Demand for hard spring wheat has been routine, despite the drop off in interest for soft wheat in the export market, said Austin Damiani, a broker with Frontier Futures in Minneapolis.
"The real feature has been the lack of farmer selling," he added, noting that while the May futures have declined by about fifty cents over the past month, to just over US$8 per bushel, the lack of deliveries led to a rally in basis.
"Pipeline stocks are not getting replaced due to the lack of farmer selling," said Damiani. As a result, the calendar spreads are tightening in. In addition, "the basis is taking over and is rallying to make up for the break in wheat (futures) prices… We anticipate that either futures will rally, or basis will need to rally further."
Even with only routine demand, the market will need to bring in more stocks from the country. Farmers have the wheat, but Damiani said it was now a matter of getting prices to a point where they will let go of some of it.
Futures prices would need to get back to the US$8.50 per bushel level to trigger a round of farmer selling and "we’d get the whole crop at $9," he said.

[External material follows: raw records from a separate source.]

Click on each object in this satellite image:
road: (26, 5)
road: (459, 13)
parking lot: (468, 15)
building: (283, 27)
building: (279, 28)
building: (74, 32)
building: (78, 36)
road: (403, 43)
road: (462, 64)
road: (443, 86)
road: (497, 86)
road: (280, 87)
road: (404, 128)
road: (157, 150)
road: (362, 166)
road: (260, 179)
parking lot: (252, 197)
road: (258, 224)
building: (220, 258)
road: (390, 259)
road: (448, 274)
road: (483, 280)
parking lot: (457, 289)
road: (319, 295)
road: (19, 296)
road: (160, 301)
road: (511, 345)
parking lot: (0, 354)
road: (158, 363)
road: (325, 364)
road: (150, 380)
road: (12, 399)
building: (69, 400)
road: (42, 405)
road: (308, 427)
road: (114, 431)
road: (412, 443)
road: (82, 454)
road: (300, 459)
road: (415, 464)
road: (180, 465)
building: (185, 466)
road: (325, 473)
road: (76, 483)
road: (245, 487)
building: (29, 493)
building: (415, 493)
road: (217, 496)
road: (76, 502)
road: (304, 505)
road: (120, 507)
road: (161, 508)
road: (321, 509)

Looking ahead to the new crop, spring wheat is facing increasing completion from corn and soybeans in the northern tier states, and that fight for acres should underpin values in the new crop months, said Damiani.
Overall, he expected spring wheat acres will be stable, or up a little in the U.S.
— Phil Franz-Warkentin writes for Commodity News Service Canada, a Winnipeg company specializing in grain and commodity market reporting.